[Keypoint coordinate data]
+ + + + +

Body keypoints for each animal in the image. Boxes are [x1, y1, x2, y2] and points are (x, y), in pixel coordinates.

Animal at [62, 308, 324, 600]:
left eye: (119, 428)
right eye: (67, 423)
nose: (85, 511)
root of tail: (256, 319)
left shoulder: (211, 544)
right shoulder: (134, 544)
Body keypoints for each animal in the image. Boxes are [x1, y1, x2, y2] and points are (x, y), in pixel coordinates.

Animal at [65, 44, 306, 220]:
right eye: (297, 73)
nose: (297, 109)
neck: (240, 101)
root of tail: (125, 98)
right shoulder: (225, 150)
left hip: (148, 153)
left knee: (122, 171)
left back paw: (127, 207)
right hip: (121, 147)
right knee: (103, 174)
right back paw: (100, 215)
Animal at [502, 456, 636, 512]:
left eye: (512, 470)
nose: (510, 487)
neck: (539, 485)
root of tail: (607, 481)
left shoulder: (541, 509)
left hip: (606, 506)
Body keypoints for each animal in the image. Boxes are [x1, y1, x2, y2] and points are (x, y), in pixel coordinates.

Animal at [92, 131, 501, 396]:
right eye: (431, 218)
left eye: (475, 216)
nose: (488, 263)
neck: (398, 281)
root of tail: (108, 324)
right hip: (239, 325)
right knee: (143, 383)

+ + + + +

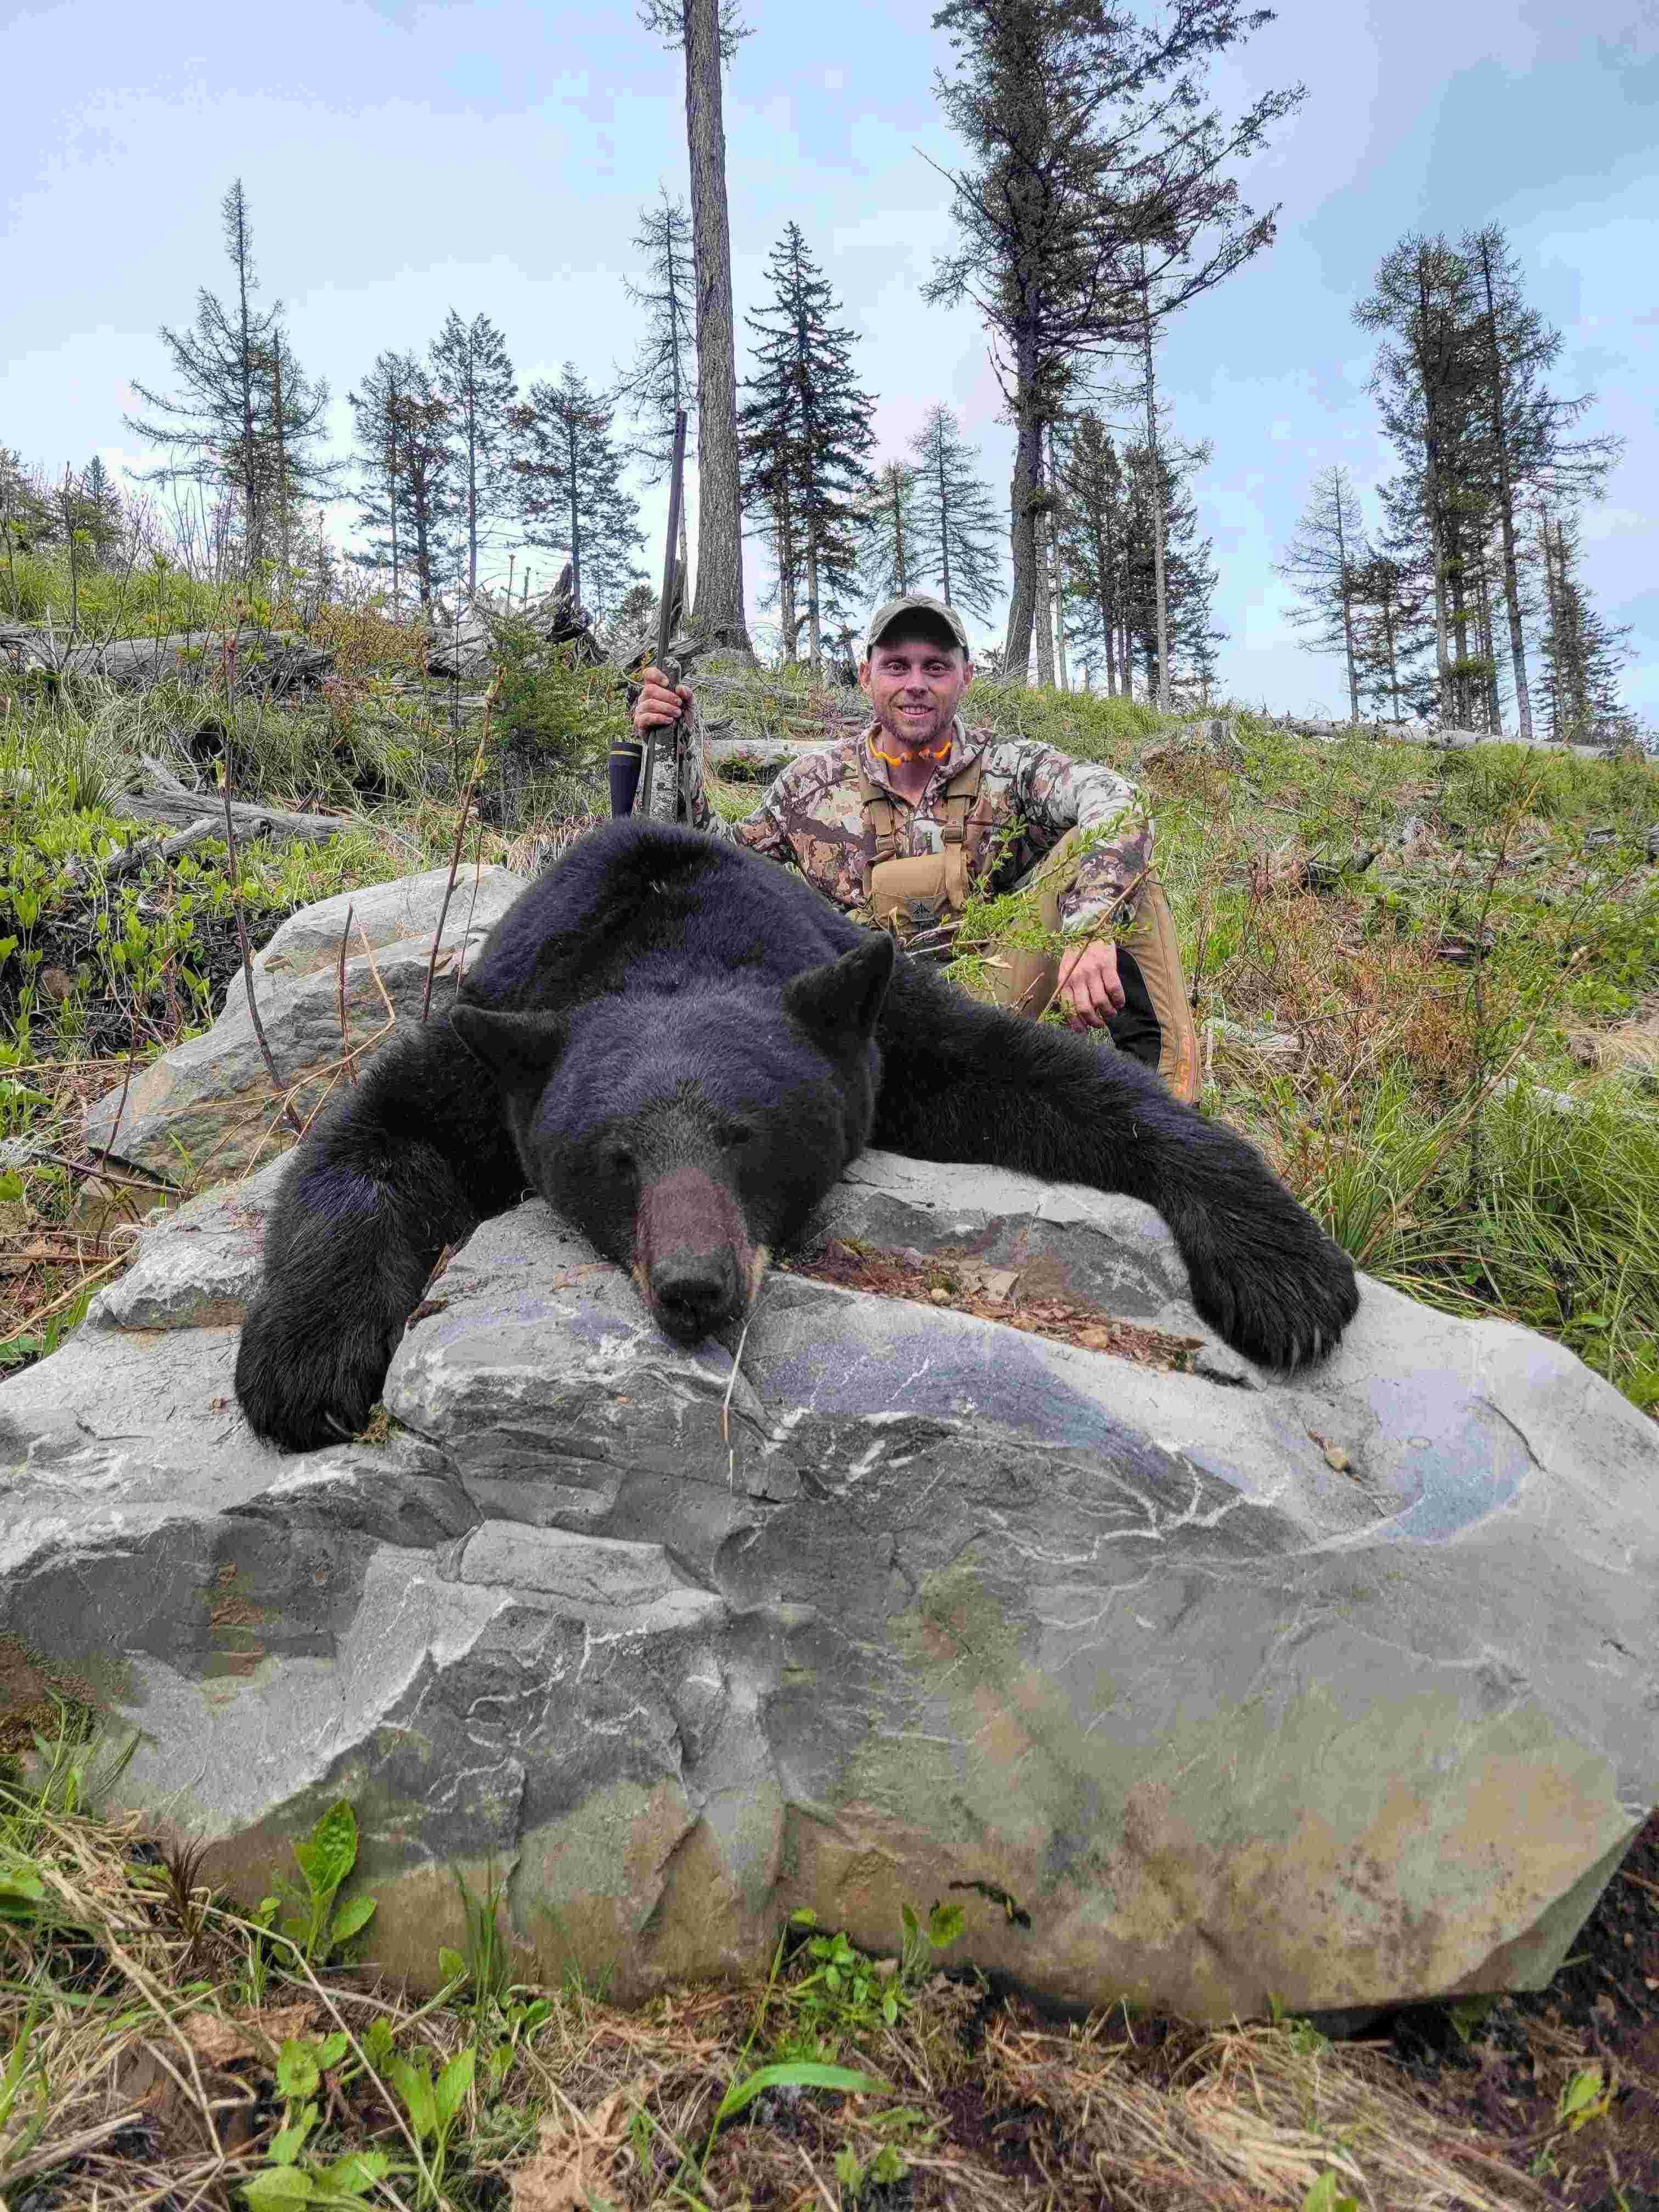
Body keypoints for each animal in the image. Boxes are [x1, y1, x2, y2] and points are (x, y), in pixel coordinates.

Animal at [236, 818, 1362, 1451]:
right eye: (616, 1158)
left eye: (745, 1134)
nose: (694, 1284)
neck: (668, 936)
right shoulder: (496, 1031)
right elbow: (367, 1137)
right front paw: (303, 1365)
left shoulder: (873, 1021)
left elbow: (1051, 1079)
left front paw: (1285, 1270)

+ + + + +

* _What you have to do_: Find "tail" in the data above. Report each line where it appears.

* _Answer box_:
root of tail: (256, 319)
root of tail: (125, 98)
root of tail: (607, 481)
root of tail: (108, 324)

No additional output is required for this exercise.